Saved data entries
+-------+

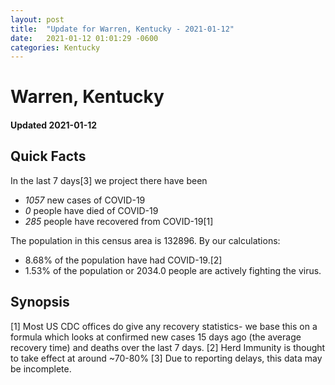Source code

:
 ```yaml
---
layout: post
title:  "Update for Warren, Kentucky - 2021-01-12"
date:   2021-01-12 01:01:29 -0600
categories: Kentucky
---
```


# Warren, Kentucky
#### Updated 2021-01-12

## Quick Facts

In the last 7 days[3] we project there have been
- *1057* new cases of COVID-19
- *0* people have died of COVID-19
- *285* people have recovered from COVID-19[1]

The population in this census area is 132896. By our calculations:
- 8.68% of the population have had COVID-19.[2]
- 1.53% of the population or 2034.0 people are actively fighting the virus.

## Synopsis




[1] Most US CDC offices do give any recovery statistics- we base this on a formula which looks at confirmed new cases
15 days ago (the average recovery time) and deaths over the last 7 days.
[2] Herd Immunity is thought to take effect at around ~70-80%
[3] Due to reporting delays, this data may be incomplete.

+-------+

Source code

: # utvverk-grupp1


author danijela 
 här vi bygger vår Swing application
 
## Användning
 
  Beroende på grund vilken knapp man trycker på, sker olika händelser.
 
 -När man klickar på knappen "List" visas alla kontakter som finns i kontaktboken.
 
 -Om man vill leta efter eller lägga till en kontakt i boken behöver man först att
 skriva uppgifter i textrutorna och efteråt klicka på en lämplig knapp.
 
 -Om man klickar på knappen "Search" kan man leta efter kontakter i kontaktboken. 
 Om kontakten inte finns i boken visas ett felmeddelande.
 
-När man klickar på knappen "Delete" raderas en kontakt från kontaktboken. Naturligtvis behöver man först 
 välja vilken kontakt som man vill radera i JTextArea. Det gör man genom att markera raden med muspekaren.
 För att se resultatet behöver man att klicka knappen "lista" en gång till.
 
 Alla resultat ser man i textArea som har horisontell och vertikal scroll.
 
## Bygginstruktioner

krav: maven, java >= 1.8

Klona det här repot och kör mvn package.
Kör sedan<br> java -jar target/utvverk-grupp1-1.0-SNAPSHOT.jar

+-------+

Problem details:
Will you return exactly the lines above from the one with "The population in" down to the one with "[3] Due to reporting", counting both as part of the range?

Solution:
The population in this census area is 132896. By our calculations:
- 8.68% of the population have had COVID-19.[2]
- 1.53% of the population or 2034.0 people are actively fighting the virus.

## Synopsis




[1] Most US CDC offices do give any recovery statistics- we base this on a formula which looks at confirmed new cases
15 days ago (the average recovery time) and deaths over the last 7 days.
[2] Herd Immunity is thought to take effect at around ~70-80%
[3] Due to reporting delays, this data may be incomplete.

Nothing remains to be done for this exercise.